Steve Kirsch, an MIT graduate and the founder of the Vaccine Safety Research Foundation, has asserted that the experimental mRNA Covid vaccines may have resulted in “3.5 times more American deaths” than the virus itself. Kirsch is so confident in this claim that he is willing to bet $1 million to support it.
This revelation came in response to criticism from an LA Times journalist regarding a study by MSU Professor Mark Skidmore. Skidmore’s peer-reviewed research suggested that 217,000 Americans may have passed away in 2021 due to the Covid mRNA vaccines.
To support his assertion, Kirsch conducted a comprehensive survey, polling over 10,000 Americans. He asserts that the results, methodology, and survey underwent rigorous review by expert statisticians and epidemiologists, none of whom identified any errors.
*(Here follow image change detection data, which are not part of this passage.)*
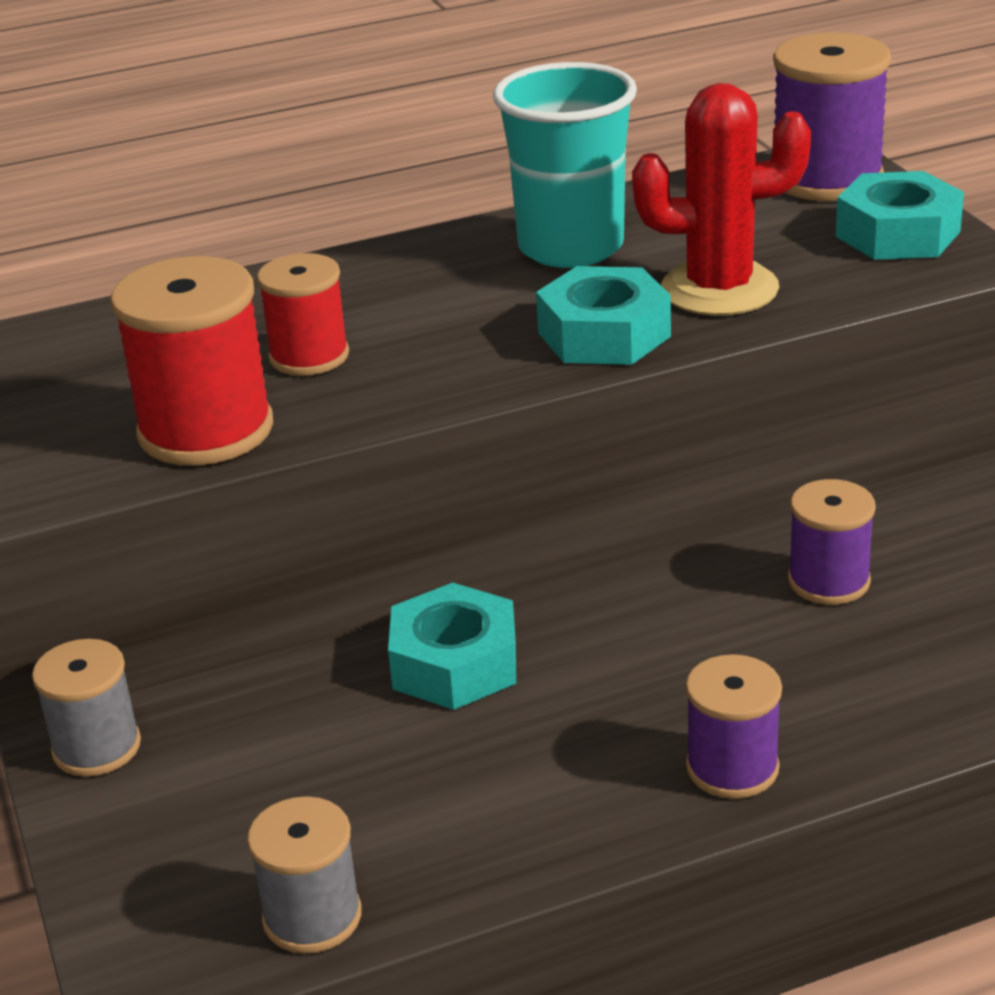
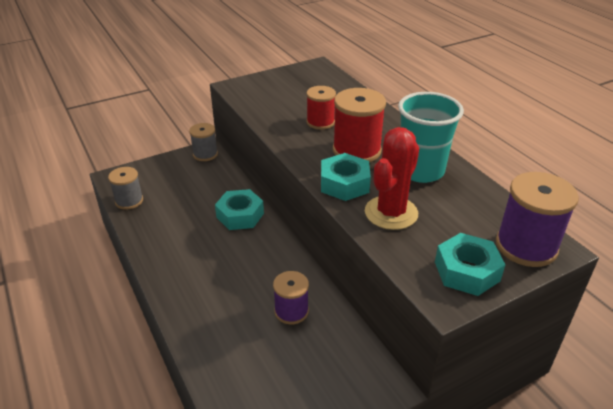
camera: 80 degrees right, 5 degrees up
(206, 430) = (271, 110): red spool -> red spool (356, 150)
(719, 289) = (391, 213): red cactus -> red cactus turned 45 degrees clockwise
(732, 768) = (179, 284): purple spool -> none

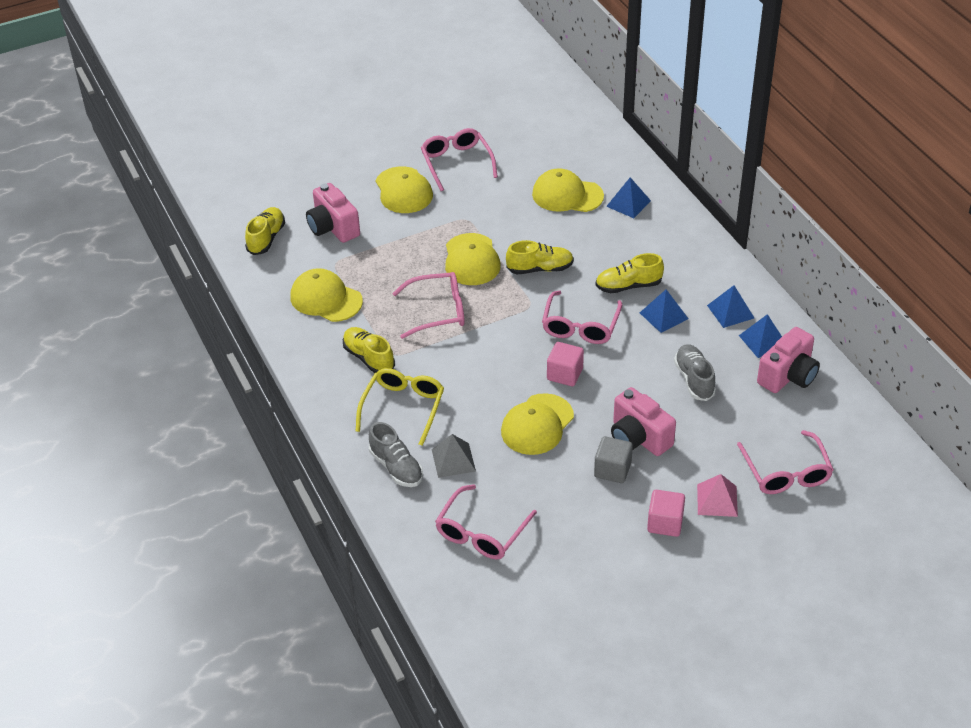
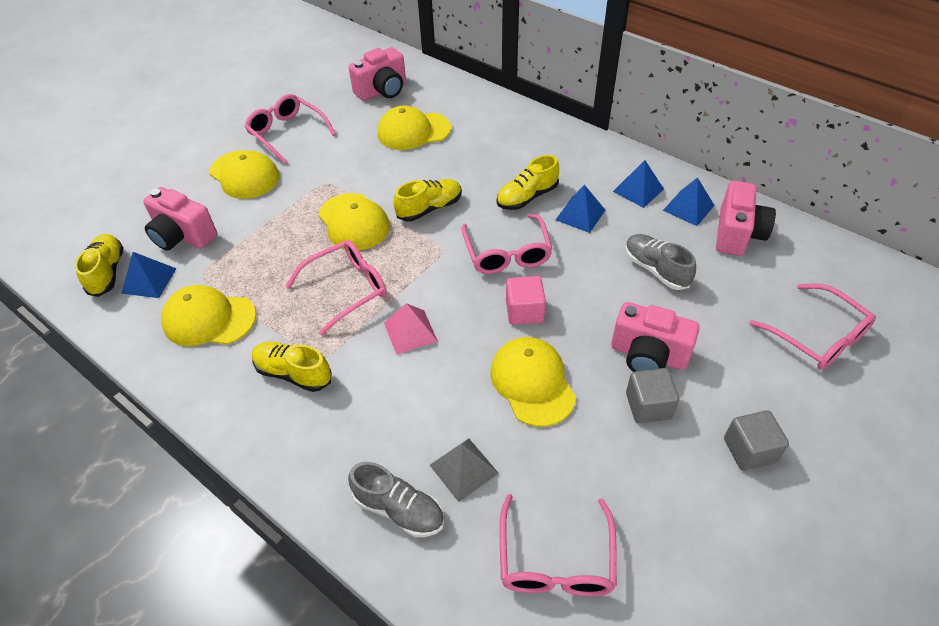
camera: 25 degrees left, 5 degrees up
(403, 408) = (366, 423): yellow glasses -> none
(537, 425) = (532, 382): yellow cap -> yellow cap turned 150 degrees clockwise
(562, 146) = (382, 91): none -> pink camera
(628, 203) = (475, 122): blue pyramid -> blue pyramid (149, 280)
(665, 523) = (749, 450): pink cube -> grey cube
(717, 500) = (779, 397): pink pyramid -> pink pyramid (410, 332)

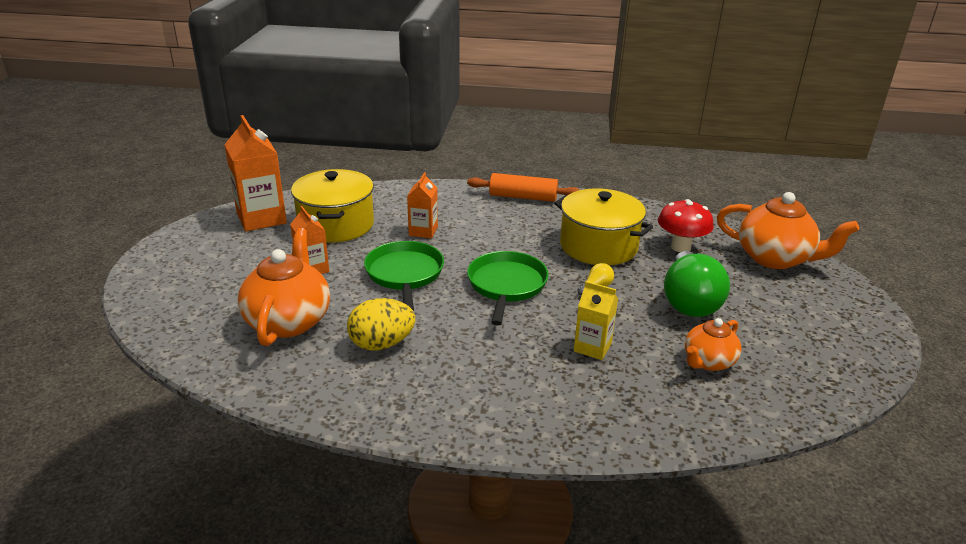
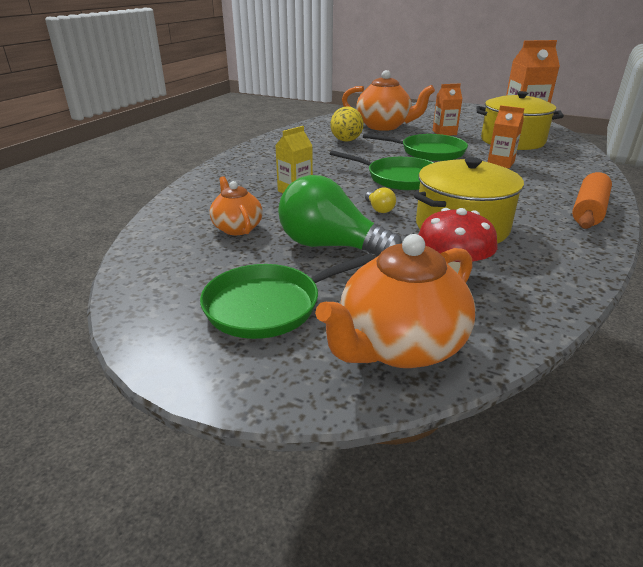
camera: 110 degrees right, 0 degrees up
(794, 311) = (268, 306): none -> green pan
During the study, Kirsch’s analysis of the first 9,620 individuals found 804 deaths from COVID-19 and 2,830 deaths potentially attributed to the vaccine. Notably, the survey covered a minimum of 108,000 individuals, including some extended families of over 25 people. It’s worth noting that the survey did not track family sizes, making the total number of family members covered a conservative estimate.
The survey did not collect data on the age of each family member, as it would have been logistically unmanageable. The study primarily focused on the ratio of Covid-related deaths to vaccine-related deaths within extended families, excluding immediate households. This was done to mitigate potential bias, as most respondents did not vaccinate themselves or their households, which is reflected in the lower ratio for household statistics.
Kirsch emphasized that the ratio, calculated as 2830/804=3.5X, does not require complex mathematical manipulation. He maintains that the calculation is simple, straightforward, and based on verifiable raw data, free from any deceptive practices.
Kirsch extends an invitation to so-called “fact checkers” to independently verify his findings. He is open to having each entry validated directly with the submitter, provided they consent. However, he stipulates that those conducting the validation must commit to publishing their findings.